The number of special effects are kept to a minimum. The robot Gort is huge and menacing, but his lethality rests more in what he can do than what he does do. Klaatu's spaceship does little but squat serenely on the White House lawn, with Klaatu spending only one brief scene aboard. Some of the film's best moments are of the quiet sort, usually with Rennie in contemplative dialogue with others. The words that pass back and forth suggest a subtext that if human beings are to avoid self-immolation, then it can occur only through the medium of verbalized reason that will negate the mushrooming clouds. If and when the nukes fall, it will be because no one had the sense to cry out,"Klaatu Barada Nikto," to stop the madness.

Rating: 5 stars
Summary: Remember the 4:30 Movie.....?
Review: I grew up in the New York/New Jeresy area, and WABC TV once ran the 4:30 movie five days a week and I would often watch it because they often showed science fiction movies. The first one of these I ever saw was THE DAY THE EARTH STOOD STILL, and I remember watching and being very impressed by it. Today, I still like this movie and it's really amazing that they were able to make it as a story of good substance (at a time when most science fiction films were B-Pictures).

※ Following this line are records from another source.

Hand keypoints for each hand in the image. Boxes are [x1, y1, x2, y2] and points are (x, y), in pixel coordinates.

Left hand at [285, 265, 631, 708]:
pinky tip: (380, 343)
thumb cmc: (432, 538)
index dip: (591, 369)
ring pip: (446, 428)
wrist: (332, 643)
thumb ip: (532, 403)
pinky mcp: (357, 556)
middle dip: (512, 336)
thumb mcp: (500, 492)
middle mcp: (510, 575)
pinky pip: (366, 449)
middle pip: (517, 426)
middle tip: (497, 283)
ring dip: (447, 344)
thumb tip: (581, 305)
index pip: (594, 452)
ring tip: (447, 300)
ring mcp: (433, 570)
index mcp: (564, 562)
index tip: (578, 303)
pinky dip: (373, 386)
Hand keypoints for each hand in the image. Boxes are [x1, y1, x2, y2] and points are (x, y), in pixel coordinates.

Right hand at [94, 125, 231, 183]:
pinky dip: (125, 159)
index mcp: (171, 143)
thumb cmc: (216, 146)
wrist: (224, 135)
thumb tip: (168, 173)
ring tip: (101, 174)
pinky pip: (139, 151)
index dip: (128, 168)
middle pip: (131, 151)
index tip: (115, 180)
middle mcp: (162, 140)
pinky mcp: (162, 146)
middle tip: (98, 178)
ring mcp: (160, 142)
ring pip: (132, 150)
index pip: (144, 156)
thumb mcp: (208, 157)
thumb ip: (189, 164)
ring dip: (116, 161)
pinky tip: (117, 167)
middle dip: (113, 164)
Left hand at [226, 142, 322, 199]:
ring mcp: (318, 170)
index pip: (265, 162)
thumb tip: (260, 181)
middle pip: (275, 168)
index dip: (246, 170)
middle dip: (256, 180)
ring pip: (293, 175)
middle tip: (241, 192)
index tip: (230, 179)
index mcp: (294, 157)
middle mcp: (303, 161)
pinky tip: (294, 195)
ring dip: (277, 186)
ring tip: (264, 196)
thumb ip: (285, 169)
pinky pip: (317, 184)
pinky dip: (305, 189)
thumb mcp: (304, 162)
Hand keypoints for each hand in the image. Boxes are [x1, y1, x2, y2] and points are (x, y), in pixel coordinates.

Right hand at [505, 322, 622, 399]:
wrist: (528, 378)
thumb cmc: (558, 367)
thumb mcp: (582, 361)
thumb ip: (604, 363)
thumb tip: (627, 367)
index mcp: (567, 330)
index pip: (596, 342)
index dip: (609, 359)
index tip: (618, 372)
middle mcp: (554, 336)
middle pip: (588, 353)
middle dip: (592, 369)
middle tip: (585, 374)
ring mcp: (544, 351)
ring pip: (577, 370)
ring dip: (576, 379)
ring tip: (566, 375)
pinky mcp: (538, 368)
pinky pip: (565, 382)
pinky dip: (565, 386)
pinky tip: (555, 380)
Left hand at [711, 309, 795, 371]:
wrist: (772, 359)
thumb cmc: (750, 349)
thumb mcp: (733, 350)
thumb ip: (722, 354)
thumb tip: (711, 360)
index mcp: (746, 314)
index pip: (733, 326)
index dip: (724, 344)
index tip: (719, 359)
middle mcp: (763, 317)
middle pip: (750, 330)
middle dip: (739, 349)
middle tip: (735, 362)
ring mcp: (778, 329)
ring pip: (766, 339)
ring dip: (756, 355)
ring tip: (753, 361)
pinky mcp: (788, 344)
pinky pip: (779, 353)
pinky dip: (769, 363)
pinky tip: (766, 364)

It comes out mostly in the quality of the screenplay. The intelligent manner that Robert Wise Directed it. The very good performances of Michael Rennie and the other actors. Bernard Herrmann's music. And the fact that Leo Tover filmed it in black and white which really adds both to the mystery and wonder of the story. It was pretty daring for Fox CEO Darryl Zanneck to make this movie, because it said in only the way that the Cinema can, that "Look we have atomic weapons now and let's not fool around with such destructive power, let's really try to find some way to live in peace here." The DVD of this movie is quite excellent. The film was restored to good picture and sound quality and the "Making Of" Featurette really provides some good insight into how the movie was made.

Rating: 4 stars
Summary: One of the best SciFi movies of the period
Review: Despite being 52 years old I think this movie holds up very well, decent plot and for the time great special effects(the saucer coming in for a landing looks good even by today's standards), the dialog gets a little preachy sometimes but not too bad.
DVD Features: I like these extras, it just adds to a great movie.
Commentary by director Robert Wise and Nicolas Meyer

70-Minute "Making the Earth Stand Still" Documentary

Movietone Newsreel (1951)

Restoration Comparison

5 Still Galleries

Shooting Script

Theatrical Trailer

Rating: 5 stars
Summary: Less picture, please!
Review: Several reviewers have complained that the DVD is not in "widescreen". The only way to achieve this would be to mask the top and bottom of the original film, since it was shot in an aspect ratio of 1.37 : 1. Ironic, since the message of the film was to not be an ignorant retard.